# Compito
Per favore, riscrivi il passo del testo sulla storia delle mutande partendo da "Per tornare all’’uso" e arrivando fino a "ad usare slip.", sostituendo "minigonna" con "gonna corta".

---- Testo fornito

Concepite come braghe analoghe ai pantaloni, le mutande permettevano alla donna maggiore libertà di movimento. Erano aperte in modo strategico sul davanti, nonchè imbottite con cuscinetti di seta per arrotondare fianchi e sedere.
La Chiesa considerava le mutande strumenti diabolici adottati dalle donne solo per poter accorciare la veste, e adatte alle libertine e alle prostitute.
Nel XVIII secolo le mutande rimasero in uso solo per le bambine e obbligatorie per ginnaste e ballerine. Poi, nel XIX secolo le mutande femminili diventarono, pur fra molte resistenze, parte della biancheria intima delle donne. Il modello più diffuso era formato da brache tubolari lunghe fino alla caviglia, ornate con pizzi e volant.
Nel 1870 i mutandoni erano obbligatori nei collegi religiosi, e definiti custodi di virtù.
Per tornare all’’uso degli slip come indumento di biancheria intima bisogna giungere al XX secolo, all’anno 1906. Questa “mutanda” sgambata ed attillata con un elastico in vita venne pubblicizzata da un catalogo di biancheria intima maschile in maglia, corta e aderente, adatta a chi praticava sport, ma questa iniziativa ebbe un successo solamente a livello locale.
Negli anni 1920 le mutande diventarono corti pagliaccetti, per poi accorciarsi sempre di più.
La diffusione degli slip cominciò nel 1935 negli Stati Uniti, a Chicago, poi si propagò in Europa dal Regno Unito nel 1938. Negli anni ’60 dello scorso secolo cominciò la moda della minigonna che obbligò le ragazze ad usare slip.
Nel nostro tempo le donne utilizzano più tipi di mutande (che nella loro versione femminile possono essere chiamate mutandine, indipendentemente dalle effettive dimensioni e dal modello): lo slip, il tanga, il perizoma, la culotte.

--------
---- Record del dataset

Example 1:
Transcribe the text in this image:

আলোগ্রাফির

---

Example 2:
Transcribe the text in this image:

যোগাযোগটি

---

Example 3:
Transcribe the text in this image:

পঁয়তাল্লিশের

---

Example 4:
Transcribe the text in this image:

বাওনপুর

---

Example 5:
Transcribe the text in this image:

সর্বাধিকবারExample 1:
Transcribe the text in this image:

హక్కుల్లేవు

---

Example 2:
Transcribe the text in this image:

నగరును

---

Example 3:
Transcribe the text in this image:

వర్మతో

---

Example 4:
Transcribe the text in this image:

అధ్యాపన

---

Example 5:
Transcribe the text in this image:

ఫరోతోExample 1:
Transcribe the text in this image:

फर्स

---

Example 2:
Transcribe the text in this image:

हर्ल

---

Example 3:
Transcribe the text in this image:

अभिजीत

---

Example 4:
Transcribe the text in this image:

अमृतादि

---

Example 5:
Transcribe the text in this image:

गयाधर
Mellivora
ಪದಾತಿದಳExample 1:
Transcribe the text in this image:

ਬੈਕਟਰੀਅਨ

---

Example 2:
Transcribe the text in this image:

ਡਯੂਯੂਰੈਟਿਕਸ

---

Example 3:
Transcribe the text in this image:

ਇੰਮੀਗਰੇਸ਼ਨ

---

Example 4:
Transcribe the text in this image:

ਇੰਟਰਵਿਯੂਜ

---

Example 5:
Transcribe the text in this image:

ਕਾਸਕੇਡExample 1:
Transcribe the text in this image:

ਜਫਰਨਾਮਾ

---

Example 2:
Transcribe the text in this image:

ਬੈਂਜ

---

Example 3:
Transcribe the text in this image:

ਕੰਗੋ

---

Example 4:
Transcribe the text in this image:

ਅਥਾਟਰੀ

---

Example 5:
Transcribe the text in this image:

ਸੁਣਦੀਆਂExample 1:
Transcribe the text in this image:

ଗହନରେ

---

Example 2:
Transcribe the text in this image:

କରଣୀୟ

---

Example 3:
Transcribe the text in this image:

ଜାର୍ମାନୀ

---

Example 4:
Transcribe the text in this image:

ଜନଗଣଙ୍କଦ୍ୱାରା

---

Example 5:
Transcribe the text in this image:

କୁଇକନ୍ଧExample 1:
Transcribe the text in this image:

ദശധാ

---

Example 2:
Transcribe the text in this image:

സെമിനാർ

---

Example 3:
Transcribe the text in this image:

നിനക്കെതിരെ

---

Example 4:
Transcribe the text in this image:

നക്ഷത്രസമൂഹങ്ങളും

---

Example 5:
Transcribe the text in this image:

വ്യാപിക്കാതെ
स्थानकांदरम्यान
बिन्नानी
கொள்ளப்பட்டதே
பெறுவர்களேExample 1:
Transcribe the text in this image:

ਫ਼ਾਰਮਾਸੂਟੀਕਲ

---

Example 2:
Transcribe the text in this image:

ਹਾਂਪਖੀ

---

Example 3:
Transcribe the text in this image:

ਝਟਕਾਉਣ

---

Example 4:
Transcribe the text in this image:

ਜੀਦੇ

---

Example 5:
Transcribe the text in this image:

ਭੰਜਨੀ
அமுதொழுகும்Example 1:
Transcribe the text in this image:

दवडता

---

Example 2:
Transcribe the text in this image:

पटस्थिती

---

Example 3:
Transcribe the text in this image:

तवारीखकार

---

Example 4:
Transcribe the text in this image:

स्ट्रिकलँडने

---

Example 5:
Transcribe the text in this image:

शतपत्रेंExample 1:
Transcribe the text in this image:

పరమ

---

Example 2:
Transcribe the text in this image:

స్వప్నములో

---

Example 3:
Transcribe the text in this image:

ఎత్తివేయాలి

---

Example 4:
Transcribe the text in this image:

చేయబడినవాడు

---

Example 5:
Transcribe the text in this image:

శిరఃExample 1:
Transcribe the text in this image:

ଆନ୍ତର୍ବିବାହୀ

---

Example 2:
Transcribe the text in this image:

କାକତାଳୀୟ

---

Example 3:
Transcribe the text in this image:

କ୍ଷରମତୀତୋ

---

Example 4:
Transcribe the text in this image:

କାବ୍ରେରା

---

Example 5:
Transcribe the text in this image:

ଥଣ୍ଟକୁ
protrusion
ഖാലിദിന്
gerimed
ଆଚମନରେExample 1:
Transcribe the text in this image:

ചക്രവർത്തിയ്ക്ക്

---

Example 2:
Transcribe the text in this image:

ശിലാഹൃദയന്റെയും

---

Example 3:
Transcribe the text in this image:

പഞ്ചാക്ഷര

--------

# Soluzione
Per tornare all’’uso degli slip come indumento di biancheria intima bisogna giungere al XX secolo, all’anno 1906. Questa “mutanda” sgambata ed attillata con un elastico in vita venne pubblicizzata da un catalogo di biancheria intima maschile in maglia, corta e aderente, adatta a chi praticava sport, ma questa iniziativa ebbe un successo solamente a livello locale.
Negli anni 1920 le mutande diventarono corti pagliaccetti, per poi accorciarsi sempre di più.
La diffusione degli slip cominciò nel 1935 negli Stati Uniti, a Chicago, poi si propagò in Europa dal Regno Unito nel 1938. Negli anni ’60 dello scorso secolo cominciò la moda della gonna corta che obbligò le ragazze ad usare slip.